An ag industry organization gathered in Ottawa Wednesday to lobby the federal government to protect Canadian farmland from investor ownership.

The National Farmers Union wants Canadian farmland to be available to farmers for food production and not to investment corporations to hold and drive up the land’s value.

“Young farmers are already struggling to access affordable farmland,” Jessie MacInnis, NFU’s youth president, told Farms.com. “Putting a ban on investor ownership would help decrease the cost and increase the accessibility for farmland to new farmers.”

NFU’s definition of investors includes pension funds or institutional investors.

“It’s quite broad,” MacInnis said.

MacInnis is a new farmer herself.

She and her sister Rebecca are first-generation farmers. They own and operate Spring Tide Farm in Lunenburg County, N.S., where they grow vegetables and cut flowers.

MacInnis and other NFU members want to ensure farmland is priced for its value related to food production, and not simply available for the highest bidder.

“Farmland prices are no longer linked to productivity or agricultural potential, it’s becoming linked to speculative value,” she said. “This turns the land itself and foundation of our food system into a moneymaking opportunity for absentee landlords.”

Farmland ownership is under provincial jurisdiction, but NFU wants Ottawa to put pressure on the provinces to ban this kind of ownership and to make these bans a condition for accessing business risk management programs.

This trend is occurring mostly in the Prairies, MacInnis said.

Research from the University of Manitoba found “investor ownership of farmland in Saskatchewan was negligible in 2002, but had climbed to nearly one million acres by 2018 – almost 18 times the size of Saskatoon.”

Financial challenges in 2007-08 could’ve played a factor.

A report from the Parkland Institute in Alberta indicates during that time, investors were “searching for more stable places to store their wealth and watch it accumulate,” the report says. “In this context, investment groups and wealthy individuals reassessed farmland’s potential as an asset class and began buying it up in droves.”

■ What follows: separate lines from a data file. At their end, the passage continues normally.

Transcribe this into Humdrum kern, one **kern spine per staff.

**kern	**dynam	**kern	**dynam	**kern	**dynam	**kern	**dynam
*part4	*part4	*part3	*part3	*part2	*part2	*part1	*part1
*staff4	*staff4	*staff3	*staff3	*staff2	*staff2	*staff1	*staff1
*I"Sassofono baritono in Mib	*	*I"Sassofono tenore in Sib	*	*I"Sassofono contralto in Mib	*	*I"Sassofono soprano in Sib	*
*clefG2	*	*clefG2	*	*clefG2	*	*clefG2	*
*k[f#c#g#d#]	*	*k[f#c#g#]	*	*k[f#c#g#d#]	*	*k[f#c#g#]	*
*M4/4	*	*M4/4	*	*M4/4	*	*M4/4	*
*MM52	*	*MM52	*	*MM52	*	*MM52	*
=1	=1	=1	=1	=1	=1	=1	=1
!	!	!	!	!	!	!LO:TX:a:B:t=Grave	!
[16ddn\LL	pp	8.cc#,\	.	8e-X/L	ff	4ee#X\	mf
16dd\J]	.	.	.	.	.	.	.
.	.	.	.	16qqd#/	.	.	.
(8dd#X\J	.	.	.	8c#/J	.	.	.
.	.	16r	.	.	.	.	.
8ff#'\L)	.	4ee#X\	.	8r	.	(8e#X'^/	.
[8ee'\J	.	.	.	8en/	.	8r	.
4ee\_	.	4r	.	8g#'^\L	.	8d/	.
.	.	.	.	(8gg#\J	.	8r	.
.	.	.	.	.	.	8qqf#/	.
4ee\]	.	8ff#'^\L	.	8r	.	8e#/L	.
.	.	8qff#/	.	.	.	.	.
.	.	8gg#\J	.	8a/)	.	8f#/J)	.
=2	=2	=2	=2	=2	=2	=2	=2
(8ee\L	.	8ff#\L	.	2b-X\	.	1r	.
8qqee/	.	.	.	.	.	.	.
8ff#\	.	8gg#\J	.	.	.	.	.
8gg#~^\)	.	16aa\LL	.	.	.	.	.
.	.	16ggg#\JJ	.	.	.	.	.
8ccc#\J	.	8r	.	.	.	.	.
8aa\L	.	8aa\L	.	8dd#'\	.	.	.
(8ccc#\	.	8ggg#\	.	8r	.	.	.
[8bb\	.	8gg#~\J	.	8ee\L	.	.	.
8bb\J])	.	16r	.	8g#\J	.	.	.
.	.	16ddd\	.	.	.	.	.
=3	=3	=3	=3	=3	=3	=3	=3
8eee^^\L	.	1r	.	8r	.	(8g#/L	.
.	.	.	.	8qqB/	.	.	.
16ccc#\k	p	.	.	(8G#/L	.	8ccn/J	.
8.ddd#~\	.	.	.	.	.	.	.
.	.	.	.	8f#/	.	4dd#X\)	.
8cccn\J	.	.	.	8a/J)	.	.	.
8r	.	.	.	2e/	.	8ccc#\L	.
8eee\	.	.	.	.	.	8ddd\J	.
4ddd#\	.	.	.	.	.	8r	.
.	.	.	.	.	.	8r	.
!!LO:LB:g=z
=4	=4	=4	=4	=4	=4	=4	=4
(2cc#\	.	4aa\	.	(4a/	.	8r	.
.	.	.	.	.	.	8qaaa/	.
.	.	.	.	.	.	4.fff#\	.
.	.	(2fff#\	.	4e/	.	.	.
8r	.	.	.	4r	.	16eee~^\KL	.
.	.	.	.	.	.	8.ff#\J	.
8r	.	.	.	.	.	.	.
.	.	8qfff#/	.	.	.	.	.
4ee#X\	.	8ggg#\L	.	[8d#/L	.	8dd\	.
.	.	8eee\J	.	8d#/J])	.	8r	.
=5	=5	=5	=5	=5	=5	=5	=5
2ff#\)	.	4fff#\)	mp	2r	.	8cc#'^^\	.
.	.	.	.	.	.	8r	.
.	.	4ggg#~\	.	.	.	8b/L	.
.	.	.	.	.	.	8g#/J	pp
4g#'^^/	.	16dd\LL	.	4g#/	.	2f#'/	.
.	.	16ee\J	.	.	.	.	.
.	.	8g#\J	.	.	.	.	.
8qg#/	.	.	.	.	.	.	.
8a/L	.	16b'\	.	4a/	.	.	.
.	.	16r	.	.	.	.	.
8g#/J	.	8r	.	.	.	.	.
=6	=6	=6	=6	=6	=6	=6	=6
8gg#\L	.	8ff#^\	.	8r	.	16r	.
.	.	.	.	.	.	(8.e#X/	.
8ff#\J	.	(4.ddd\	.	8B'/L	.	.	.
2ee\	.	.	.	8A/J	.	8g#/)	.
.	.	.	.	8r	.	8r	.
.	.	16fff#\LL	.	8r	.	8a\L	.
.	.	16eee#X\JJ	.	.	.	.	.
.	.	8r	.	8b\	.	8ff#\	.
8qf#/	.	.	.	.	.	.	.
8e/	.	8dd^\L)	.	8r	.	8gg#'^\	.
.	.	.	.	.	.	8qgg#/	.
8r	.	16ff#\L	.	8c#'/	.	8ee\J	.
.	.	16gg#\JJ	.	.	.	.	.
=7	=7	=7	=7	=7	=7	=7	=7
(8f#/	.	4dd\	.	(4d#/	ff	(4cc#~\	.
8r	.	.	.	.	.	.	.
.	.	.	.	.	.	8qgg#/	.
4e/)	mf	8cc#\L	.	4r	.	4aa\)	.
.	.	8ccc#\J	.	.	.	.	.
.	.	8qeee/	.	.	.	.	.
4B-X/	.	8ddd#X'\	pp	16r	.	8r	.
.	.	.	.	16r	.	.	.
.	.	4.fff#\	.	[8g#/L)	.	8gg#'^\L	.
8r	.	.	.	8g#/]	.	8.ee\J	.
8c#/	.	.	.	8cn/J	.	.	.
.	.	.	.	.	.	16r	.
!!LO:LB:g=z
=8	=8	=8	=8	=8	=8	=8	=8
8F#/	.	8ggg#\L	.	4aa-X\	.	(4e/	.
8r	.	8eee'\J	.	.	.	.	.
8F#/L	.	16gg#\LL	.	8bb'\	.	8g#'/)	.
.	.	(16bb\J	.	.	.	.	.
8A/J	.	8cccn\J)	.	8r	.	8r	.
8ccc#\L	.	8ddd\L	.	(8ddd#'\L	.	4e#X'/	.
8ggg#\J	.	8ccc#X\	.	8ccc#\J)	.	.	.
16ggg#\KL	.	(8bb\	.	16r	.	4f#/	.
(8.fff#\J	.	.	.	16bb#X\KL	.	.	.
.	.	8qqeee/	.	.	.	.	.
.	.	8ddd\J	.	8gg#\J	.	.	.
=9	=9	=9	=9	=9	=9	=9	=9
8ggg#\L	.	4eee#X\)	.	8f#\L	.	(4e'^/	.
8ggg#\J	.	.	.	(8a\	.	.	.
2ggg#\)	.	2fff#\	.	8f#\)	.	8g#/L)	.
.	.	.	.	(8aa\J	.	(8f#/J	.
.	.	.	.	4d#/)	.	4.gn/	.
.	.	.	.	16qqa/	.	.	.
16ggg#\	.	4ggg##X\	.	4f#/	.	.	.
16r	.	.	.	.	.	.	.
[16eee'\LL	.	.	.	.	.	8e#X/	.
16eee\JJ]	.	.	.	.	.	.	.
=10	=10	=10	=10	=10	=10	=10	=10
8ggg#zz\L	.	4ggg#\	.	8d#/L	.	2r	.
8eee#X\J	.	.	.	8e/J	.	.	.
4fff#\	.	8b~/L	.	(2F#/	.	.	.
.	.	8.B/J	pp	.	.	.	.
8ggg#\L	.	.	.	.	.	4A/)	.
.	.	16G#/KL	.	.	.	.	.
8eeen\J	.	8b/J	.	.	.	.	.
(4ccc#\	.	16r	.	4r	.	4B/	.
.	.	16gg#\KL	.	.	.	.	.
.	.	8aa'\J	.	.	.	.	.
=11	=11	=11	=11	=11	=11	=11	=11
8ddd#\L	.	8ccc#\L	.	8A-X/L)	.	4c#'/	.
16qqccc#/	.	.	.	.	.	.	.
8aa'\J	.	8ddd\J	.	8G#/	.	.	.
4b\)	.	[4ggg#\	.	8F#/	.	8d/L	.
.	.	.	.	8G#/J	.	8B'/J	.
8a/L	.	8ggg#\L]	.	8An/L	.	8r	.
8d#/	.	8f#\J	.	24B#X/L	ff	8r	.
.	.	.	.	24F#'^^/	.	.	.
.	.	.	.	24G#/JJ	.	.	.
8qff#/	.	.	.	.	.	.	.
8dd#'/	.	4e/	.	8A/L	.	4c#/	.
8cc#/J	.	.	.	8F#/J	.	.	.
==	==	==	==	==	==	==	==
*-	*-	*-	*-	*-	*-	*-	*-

Katherine Aske, an NFU member, authored the report.

Removing speculators from the farmland ownership equation helps ensure food production can continue.

“We know there are thousands of farmers who will retire without a succession plan, and new farmers keen on getting into agriculture,” MacInnis said. “If speculators are allowed to buy up all of this farmland and drive up its cost, that barrier prevents new farmers from getting into the industry.”

The NFU’s rally on Parliament Hill runs from 2-4pm ET.